### Given records
******************************

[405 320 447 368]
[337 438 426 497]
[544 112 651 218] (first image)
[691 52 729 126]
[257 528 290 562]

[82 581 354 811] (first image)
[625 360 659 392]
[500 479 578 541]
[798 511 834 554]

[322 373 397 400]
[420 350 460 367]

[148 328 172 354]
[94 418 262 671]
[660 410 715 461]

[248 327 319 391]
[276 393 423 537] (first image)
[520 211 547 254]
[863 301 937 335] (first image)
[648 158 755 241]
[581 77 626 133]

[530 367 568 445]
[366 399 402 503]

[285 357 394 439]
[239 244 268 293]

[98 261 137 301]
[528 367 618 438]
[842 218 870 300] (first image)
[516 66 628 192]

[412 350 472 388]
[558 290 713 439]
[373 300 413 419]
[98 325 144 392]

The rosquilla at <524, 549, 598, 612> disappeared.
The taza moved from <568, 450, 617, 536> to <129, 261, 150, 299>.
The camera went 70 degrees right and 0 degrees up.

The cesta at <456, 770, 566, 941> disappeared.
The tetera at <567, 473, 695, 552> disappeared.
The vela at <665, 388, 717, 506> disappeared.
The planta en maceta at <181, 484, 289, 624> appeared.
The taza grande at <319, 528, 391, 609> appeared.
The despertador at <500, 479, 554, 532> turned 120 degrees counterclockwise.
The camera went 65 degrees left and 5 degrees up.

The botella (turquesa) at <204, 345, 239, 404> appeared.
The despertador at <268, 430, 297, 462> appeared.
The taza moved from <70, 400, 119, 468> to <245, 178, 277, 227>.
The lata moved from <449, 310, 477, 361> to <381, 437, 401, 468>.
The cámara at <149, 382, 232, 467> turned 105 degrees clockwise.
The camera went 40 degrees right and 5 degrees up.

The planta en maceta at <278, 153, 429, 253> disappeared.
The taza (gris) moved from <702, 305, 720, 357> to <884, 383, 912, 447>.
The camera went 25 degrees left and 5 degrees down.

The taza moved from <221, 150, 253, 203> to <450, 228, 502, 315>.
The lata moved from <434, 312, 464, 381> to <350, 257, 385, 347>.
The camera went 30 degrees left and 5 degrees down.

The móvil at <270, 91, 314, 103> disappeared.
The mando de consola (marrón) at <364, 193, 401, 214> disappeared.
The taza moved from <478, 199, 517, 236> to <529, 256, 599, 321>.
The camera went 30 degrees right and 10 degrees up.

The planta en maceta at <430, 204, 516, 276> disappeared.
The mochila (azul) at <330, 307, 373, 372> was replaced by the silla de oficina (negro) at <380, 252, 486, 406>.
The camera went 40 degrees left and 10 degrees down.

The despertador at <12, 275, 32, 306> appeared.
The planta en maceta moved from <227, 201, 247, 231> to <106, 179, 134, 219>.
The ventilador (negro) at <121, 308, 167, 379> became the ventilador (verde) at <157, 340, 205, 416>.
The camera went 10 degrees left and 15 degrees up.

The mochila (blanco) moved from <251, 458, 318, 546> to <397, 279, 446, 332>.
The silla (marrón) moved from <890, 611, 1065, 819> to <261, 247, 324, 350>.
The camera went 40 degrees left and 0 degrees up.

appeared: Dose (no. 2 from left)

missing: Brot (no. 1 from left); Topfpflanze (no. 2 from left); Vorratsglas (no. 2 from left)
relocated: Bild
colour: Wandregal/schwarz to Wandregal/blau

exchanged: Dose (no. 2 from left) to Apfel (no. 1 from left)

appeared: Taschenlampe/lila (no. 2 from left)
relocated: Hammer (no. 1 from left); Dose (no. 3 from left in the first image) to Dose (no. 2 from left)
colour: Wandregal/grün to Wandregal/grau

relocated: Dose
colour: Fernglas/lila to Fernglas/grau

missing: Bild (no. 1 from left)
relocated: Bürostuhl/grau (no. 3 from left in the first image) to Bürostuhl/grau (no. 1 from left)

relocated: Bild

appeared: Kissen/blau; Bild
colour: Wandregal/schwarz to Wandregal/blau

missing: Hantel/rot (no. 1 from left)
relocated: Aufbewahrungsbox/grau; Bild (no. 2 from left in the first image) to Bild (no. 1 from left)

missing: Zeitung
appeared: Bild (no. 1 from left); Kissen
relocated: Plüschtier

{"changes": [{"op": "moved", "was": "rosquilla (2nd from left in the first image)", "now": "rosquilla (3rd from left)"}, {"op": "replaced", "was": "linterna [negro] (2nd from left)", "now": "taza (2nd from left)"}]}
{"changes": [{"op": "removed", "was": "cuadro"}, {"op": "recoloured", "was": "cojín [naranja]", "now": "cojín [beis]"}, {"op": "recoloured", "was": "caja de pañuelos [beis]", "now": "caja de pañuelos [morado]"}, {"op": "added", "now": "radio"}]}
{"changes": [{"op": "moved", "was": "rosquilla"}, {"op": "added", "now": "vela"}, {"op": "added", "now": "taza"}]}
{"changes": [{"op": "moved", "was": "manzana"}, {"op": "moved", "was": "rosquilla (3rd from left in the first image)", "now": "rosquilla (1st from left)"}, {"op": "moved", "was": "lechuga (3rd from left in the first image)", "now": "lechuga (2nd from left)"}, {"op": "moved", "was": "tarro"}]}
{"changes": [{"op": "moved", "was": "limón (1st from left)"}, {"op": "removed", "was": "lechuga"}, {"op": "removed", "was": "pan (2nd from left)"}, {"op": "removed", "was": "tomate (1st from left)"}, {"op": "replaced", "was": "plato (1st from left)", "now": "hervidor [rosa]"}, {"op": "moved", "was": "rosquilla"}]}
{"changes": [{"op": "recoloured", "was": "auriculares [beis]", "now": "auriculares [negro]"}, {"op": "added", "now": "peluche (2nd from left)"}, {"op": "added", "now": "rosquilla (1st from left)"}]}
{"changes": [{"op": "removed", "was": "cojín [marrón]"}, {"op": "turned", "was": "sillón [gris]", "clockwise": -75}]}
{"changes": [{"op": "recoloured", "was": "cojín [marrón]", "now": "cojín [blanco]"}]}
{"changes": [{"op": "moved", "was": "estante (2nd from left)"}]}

******************************

### What is being asked
Transcribe the entries above exactly.

### Response box
[405 320 447 368]
[337 438 426 497]
[544 112 651 218] (first image)
[691 52 729 126]
[257 528 290 562]

[82 581 354 811] (first image)
[625 360 659 392]
[500 479 578 541]
[798 511 834 554]

[322 373 397 400]
[420 350 460 367]

[148 328 172 354]
[94 418 262 671]
[660 410 715 461]

[248 327 319 391]
[276 393 423 537] (first image)
[520 211 547 254]
[863 301 937 335] (first image)
[648 158 755 241]
[581 77 626 133]

[530 367 568 445]
[366 399 402 503]

[285 357 394 439]
[239 244 268 293]

[98 261 137 301]
[528 367 618 438]
[842 218 870 300] (first image)
[516 66 628 192]

[412 350 472 388]
[558 290 713 439]
[373 300 413 419]
[98 325 144 392]

The rosquilla at <524, 549, 598, 612> disappeared.
The taza moved from <568, 450, 617, 536> to <129, 261, 150, 299>.
The camera went 70 degrees right and 0 degrees up.

The cesta at <456, 770, 566, 941> disappeared.
The tetera at <567, 473, 695, 552> disappeared.
The vela at <665, 388, 717, 506> disappeared.
The planta en maceta at <181, 484, 289, 624> appeared.
The taza grande at <319, 528, 391, 609> appeared.
The despertador at <500, 479, 554, 532> turned 120 degrees counterclockwise.
The camera went 65 degrees left and 5 degrees up.

The botella (turquesa) at <204, 345, 239, 404> appeared.
The despertador at <268, 430, 297, 462> appeared.
The taza moved from <70, 400, 119, 468> to <245, 178, 277, 227>.
The lata moved from <449, 310, 477, 361> to <381, 437, 401, 468>.
The cámara at <149, 382, 232, 467> turned 105 degrees clockwise.
The camera went 40 degrees right and 5 degrees up.

The planta en maceta at <278, 153, 429, 253> disappeared.
The taza (gris) moved from <702, 305, 720, 357> to <884, 383, 912, 447>.
The camera went 25 degrees left and 5 degrees down.

The taza moved from <221, 150, 253, 203> to <450, 228, 502, 315>.
The lata moved from <434, 312, 464, 381> to <350, 257, 385, 347>.
The camera went 30 degrees left and 5 degrees down.

The móvil at <270, 91, 314, 103> disappeared.
The mando de consola (marrón) at <364, 193, 401, 214> disappeared.
The taza moved from <478, 199, 517, 236> to <529, 256, 599, 321>.
The camera went 30 degrees right and 10 degrees up.

The planta en maceta at <430, 204, 516, 276> disappeared.
The mochila (azul) at <330, 307, 373, 372> was replaced by the silla de oficina (negro) at <380, 252, 486, 406>.
The camera went 40 degrees left and 10 degrees down.

The despertador at <12, 275, 32, 306> appeared.
The planta en maceta moved from <227, 201, 247, 231> to <106, 179, 134, 219>.
The ventilador (negro) at <121, 308, 167, 379> became the ventilador (verde) at <157, 340, 205, 416>.
The camera went 10 degrees left and 15 degrees up.

The mochila (blanco) moved from <251, 458, 318, 546> to <397, 279, 446, 332>.
The silla (marrón) moved from <890, 611, 1065, 819> to <261, 247, 324, 350>.
The camera went 40 degrees left and 0 degrees up.

appeared: Dose (no. 2 from left)

missing: Brot (no. 1 from left); Topfpflanze (no. 2 from left); Vorratsglas (no. 2 from left)
relocated: Bild
colour: Wandregal/schwarz to Wandregal/blau

exchanged: Dose (no. 2 from left) to Apfel (no. 1 from left)

appeared: Taschenlampe/lila (no. 2 from left)
relocated: Hammer (no. 1 from left); Dose (no. 3 from left in the first image) to Dose (no. 2 from left)
colour: Wandregal/grün to Wandregal/grau

relocated: Dose
colour: Fernglas/lila to Fernglas/grau

missing: Bild (no. 1 from left)
relocated: Bürostuhl/grau (no. 3 from left in the first image) to Bürostuhl/grau (no. 1 from left)

relocated: Bild

appeared: Kissen/blau; Bild
colour: Wandregal/schwarz to Wandregal/blau

missing: Hantel/rot (no. 1 from left)
relocated: Aufbewahrungsbox/grau; Bild (no. 2 from left in the first image) to Bild (no. 1 from left)

missing: Zeitung
appeared: Bild (no. 1 from left); Kissen
relocated: Plüschtier

{"changes": [{"op": "moved", "was": "rosquilla (2nd from left in the first image)", "now": "rosquilla (3rd from left)"}, {"op": "replaced", "was": "linterna [negro] (2nd from left)", "now": "taza (2nd from left)"}]}
{"changes": [{"op": "removed", "was": "cuadro"}, {"op": "recoloured", "was": "cojín [naranja]", "now": "cojín [beis]"}, {"op": "recoloured", "was": "caja de pañuelos [beis]", "now": "caja de pañuelos [morado]"}, {"op": "added", "now": "radio"}]}
{"changes": [{"op": "moved", "was": "rosquilla"}, {"op": "added", "now": "vela"}, {"op": "added", "now": "taza"}]}
{"changes": [{"op": "moved", "was": "manzana"}, {"op": "moved", "was": "rosquilla (3rd from left in the first image)", "now": "rosquilla (1st from left)"}, {"op": "moved", "was": "lechuga (3rd from left in the first image)", "now": "lechuga (2nd from left)"}, {"op": "moved", "was": "tarro"}]}
{"changes": [{"op": "moved", "was": "limón (1st from left)"}, {"op": "removed", "was": "lechuga"}, {"op": "removed", "was": "pan (2nd from left)"}, {"op": "removed", "was": "tomate (1st from left)"}, {"op": "replaced", "was": "plato (1st from left)", "now": "hervidor [rosa]"}, {"op": "moved", "was": "rosquilla"}]}
{"changes": [{"op": "recoloured", "was": "auriculares [beis]", "now": "auriculares [negro]"}, {"op": "added", "now": "peluche (2nd from left)"}, {"op": "added", "now": "rosquilla (1st from left)"}]}
{"changes": [{"op": "removed", "was": "cojín [marrón]"}, {"op": "turned", "was": "sillón [gris]", "clockwise": -75}]}
{"changes": [{"op": "recoloured", "was": "cojín [marrón]", "now": "cojín [blanco]"}]}
{"changes": [{"op": "moved", "was": "estante (2nd from left)"}]}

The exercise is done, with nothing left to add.